Information supplied:
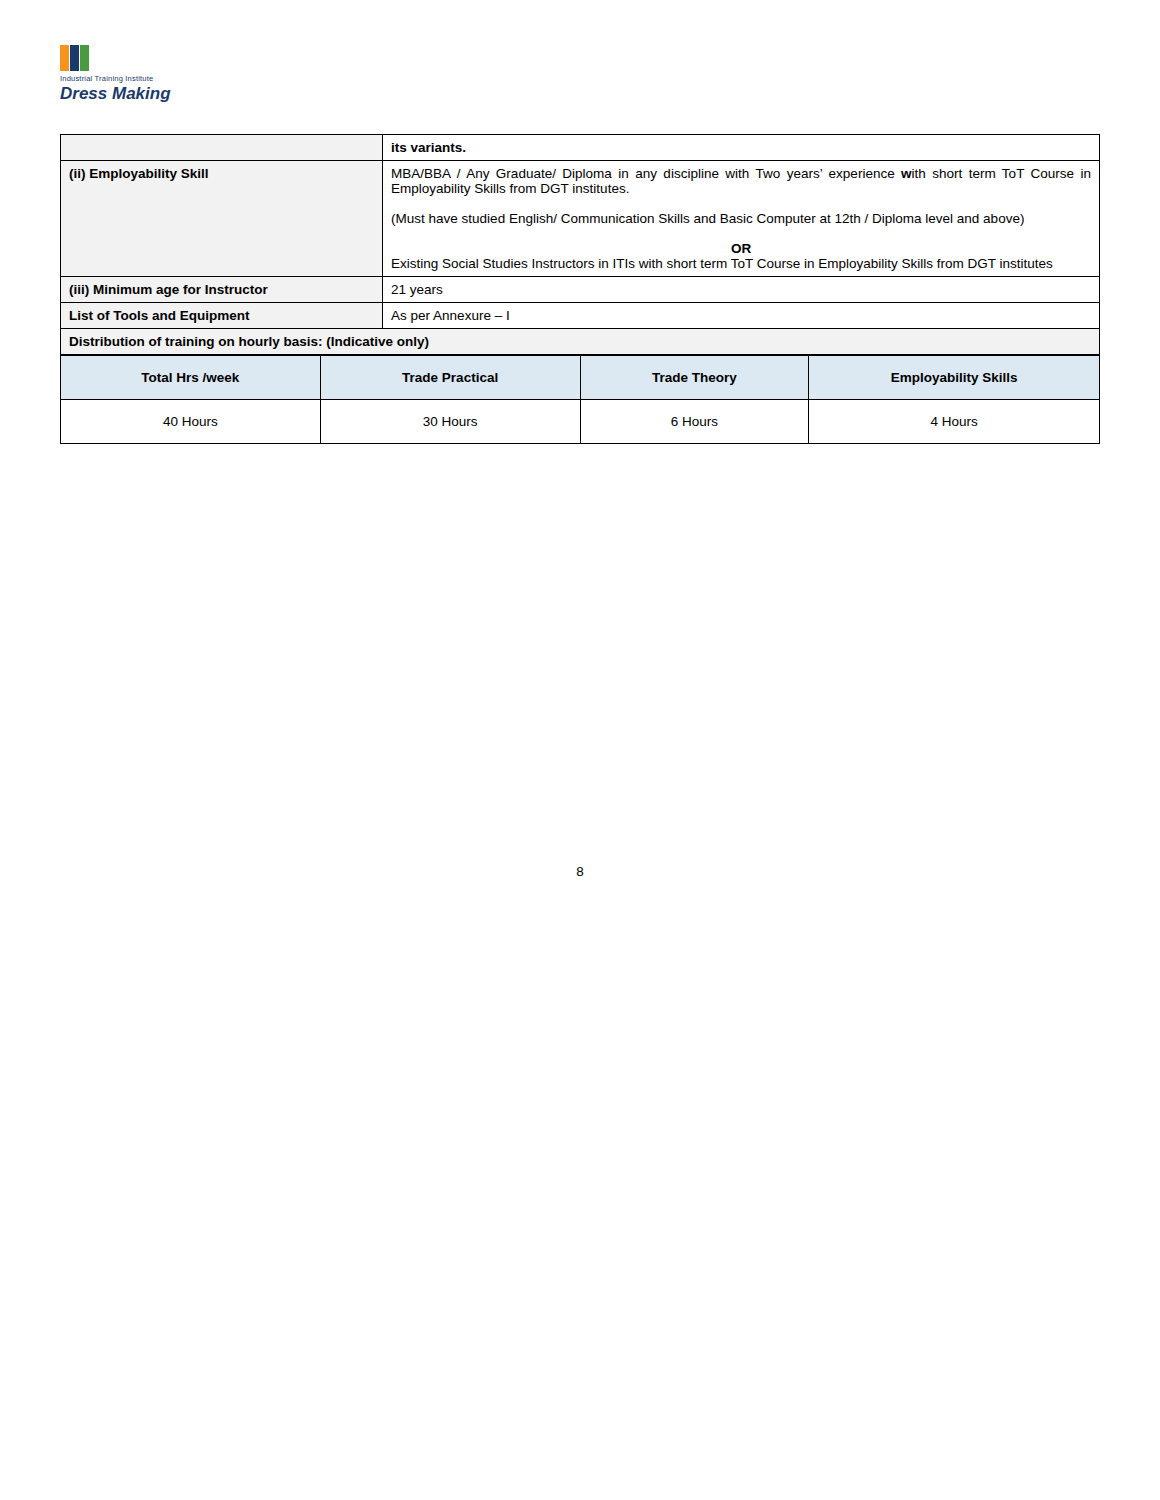Industrial Training Institute
Dress Making
| | its variants. |
| (ii) Employability Skill | MBA/BBA / Any Graduate/ Diploma in any discipline with Two years’ experience w ith short term ToT Course in Employability Skills from DGT institutes. (Must have studied English/ Communication Skills and Basic Computer at 12th / Diploma level and above) OR Existing Social Studies Instructors in ITIs with short term ToT Course in Employability Skills from DGT institutes |
| (iii) Minimum age for Instructor | 21 years |
| List of Tools and Equipment | As per Annexure – I |
| Distribution of training on hourly basis: (Indicative only) |
| Total Hrs /week | Trade Practical | Trade Theory | Employability Skills |
| 40 Hours | 30 Hours | 6 Hours | 4 Hours |
8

Task directions: Repeat only the lines between the start of the data and the line with "its variants. |", including those two lines, and skip the pictures.

Written solution:
Industrial Training Institute
Dress Making
| | its variants. |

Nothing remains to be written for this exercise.